======== EXTRACT TO READ

# Nymph canister



## Descartes (Jun 22, 2016)

In my search for an decent looking container sized for nymphs, here is one I came up with. It is made out of craft foam (2 circles, 2 strips), an overhead transparency cut in half, and a small piece of window mesh. 

It is white so you can see small dark nymphs better. Both the top and bottom can be slipped off and wiped clean. 

If I had to go again I would use a less bulky adhesive and pull the dimensions down more, but it was cheap and easy and looks better than a Deli cup IMO.


----------



## GayJerk (Jun 23, 2016)

As an artist I have used my fair share of foamies (those thin sheets of craft foam) and I have to say they hold up pretty well, but the white ones do get dirty quite fast! This does look better than deli cups to me as well. What I also think would work well is an empty disinfectant wipe container. All you'd have to do is wash it and take the labels off, add some mesh to the sides and top and you're done.


----------



## dmina (Jun 24, 2016)

Cool idea!  thanks for sharing


----------



## spider_creations (Jun 28, 2016)

If you ever sell any lmk


----------



## hibiscusmile (Jun 29, 2016)

sorry I hate to see them in small containers with no stick or flowers, they need things to climb on. Hope I did not hurt you.


----------



## Starving Always (Jul 3, 2016)

How did you attach the mesh?


----------



## Descartes (Jul 3, 2016)

Mesh attached with glue all around  

You can add flowers etc if you want. I'm not convinced the mantids care, as long as they can hang and females have places for oothecae.


----------

================
======== DATA SHOWN

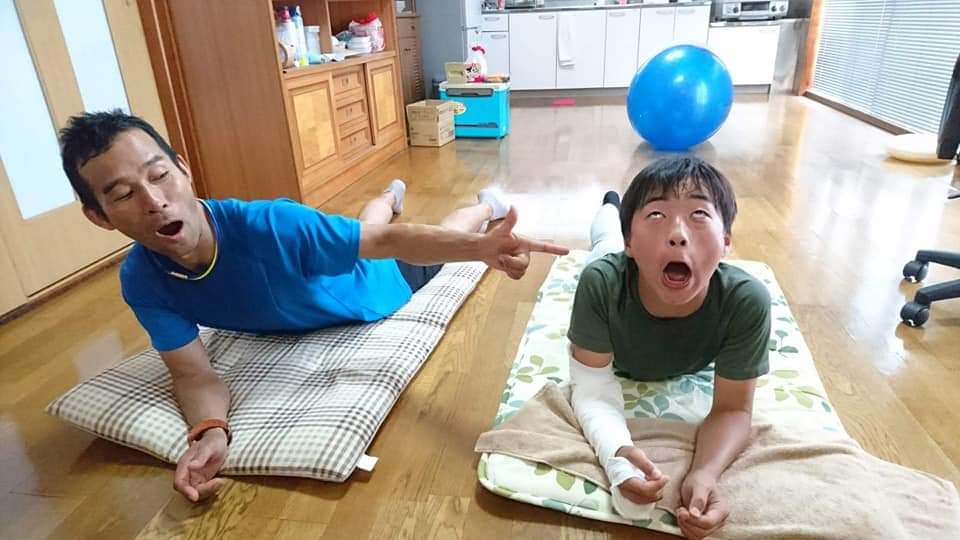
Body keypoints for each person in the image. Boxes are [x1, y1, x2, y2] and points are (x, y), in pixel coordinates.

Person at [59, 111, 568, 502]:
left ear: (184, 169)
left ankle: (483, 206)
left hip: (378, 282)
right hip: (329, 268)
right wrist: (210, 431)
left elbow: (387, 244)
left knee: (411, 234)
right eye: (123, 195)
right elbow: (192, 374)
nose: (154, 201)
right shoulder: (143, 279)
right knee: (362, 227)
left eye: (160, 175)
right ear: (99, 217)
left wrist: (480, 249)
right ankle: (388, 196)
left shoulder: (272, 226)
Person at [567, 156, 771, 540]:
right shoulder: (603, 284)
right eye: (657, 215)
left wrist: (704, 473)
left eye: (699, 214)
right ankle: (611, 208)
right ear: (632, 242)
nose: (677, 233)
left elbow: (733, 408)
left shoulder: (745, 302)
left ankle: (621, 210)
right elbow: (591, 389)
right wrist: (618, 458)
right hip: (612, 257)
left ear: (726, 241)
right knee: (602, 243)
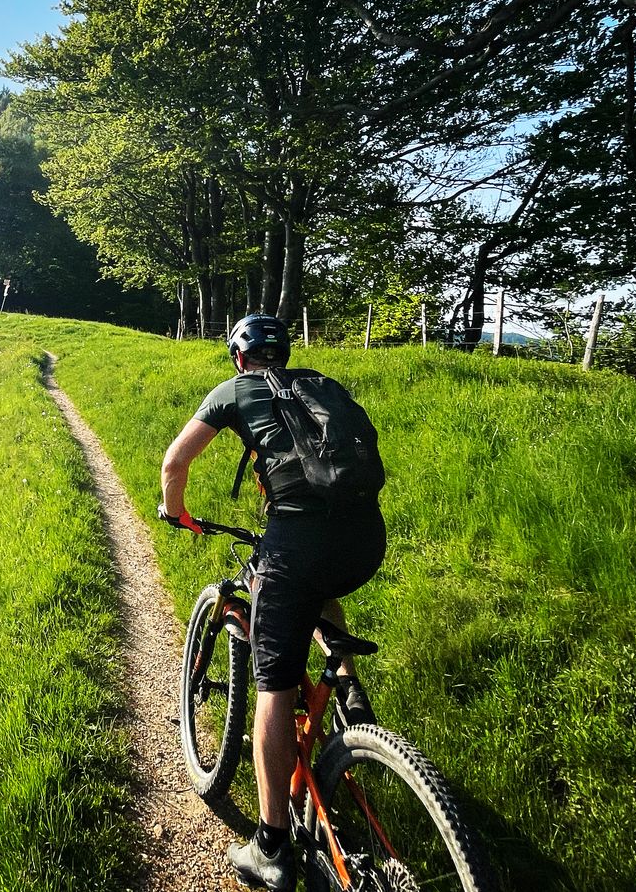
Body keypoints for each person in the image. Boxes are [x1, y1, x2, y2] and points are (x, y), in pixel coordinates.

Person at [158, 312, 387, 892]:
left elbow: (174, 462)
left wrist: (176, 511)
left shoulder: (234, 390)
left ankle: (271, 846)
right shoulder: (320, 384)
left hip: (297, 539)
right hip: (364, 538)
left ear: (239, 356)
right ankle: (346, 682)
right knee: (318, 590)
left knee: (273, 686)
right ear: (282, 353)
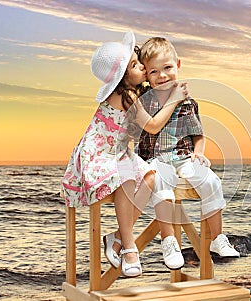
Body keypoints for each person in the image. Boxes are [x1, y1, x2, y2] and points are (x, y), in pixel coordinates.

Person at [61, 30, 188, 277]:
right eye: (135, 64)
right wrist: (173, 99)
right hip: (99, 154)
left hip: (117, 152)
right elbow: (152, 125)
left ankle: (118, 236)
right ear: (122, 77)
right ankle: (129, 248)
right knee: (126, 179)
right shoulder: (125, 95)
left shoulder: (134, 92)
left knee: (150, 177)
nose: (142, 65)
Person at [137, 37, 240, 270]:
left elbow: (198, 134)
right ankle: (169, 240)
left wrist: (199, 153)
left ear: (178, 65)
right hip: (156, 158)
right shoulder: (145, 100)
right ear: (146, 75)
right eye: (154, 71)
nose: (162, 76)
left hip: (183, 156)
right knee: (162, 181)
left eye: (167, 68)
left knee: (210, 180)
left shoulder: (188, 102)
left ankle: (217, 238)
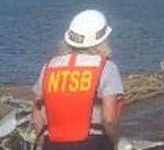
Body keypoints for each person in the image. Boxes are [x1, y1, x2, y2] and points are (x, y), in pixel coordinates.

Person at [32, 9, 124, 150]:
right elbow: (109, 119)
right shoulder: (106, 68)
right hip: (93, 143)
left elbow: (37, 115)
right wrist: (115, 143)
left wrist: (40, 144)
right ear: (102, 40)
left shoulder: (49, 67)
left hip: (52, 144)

================
======== DATA SHOWN

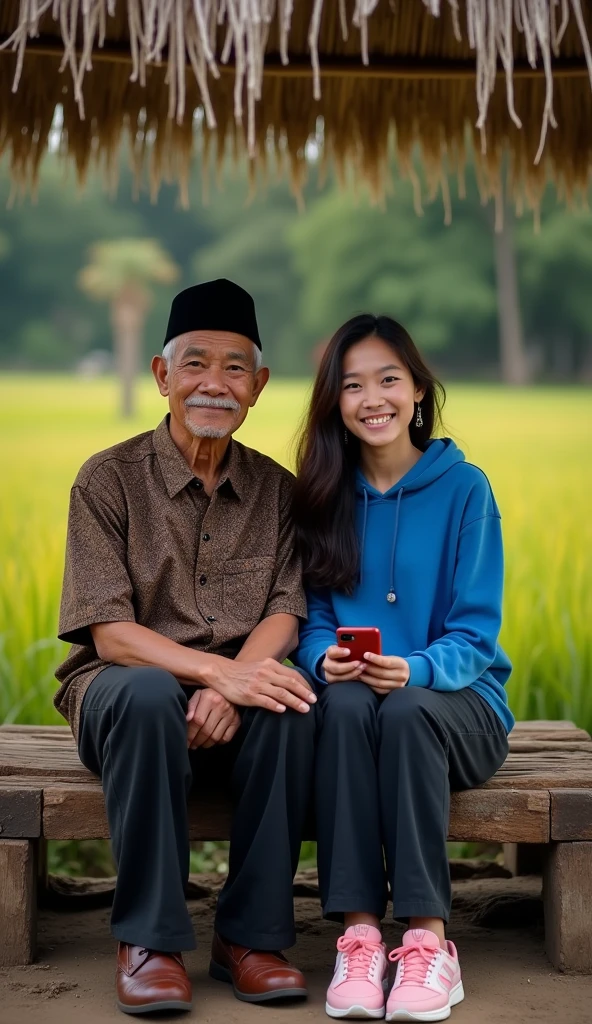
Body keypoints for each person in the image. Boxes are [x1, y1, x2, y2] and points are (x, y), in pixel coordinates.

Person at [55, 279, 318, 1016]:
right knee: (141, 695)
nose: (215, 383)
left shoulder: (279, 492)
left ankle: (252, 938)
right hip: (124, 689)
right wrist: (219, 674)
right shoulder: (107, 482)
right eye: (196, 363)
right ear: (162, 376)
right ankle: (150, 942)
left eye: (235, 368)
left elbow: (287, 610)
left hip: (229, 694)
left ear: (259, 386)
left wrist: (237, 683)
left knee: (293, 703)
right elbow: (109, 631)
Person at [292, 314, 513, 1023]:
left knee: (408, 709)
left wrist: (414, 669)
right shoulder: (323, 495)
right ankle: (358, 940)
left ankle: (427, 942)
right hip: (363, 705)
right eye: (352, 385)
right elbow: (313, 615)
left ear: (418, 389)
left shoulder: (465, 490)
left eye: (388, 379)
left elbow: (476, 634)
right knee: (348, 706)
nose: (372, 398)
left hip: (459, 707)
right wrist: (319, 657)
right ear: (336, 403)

================

EXERCISE: Summarize the nymph canister thread above in two sentences.

RESULT FOR THIS EXERCISE: A forum member built a white nymph container from craft foam, an overhead transparency and window mesh, with a top and bottom that slip off for cleaning, and judged it cheap, easy and better-looking than a deli cup. Replies praised the idea, proposed a washed disinfectant wipe container fitted with mesh as another option, and objected that nymphs need things to climb on, to which the builder answered that the mesh was glued on and that mantids likely don't care as long as they can hang and females have places for oothecae.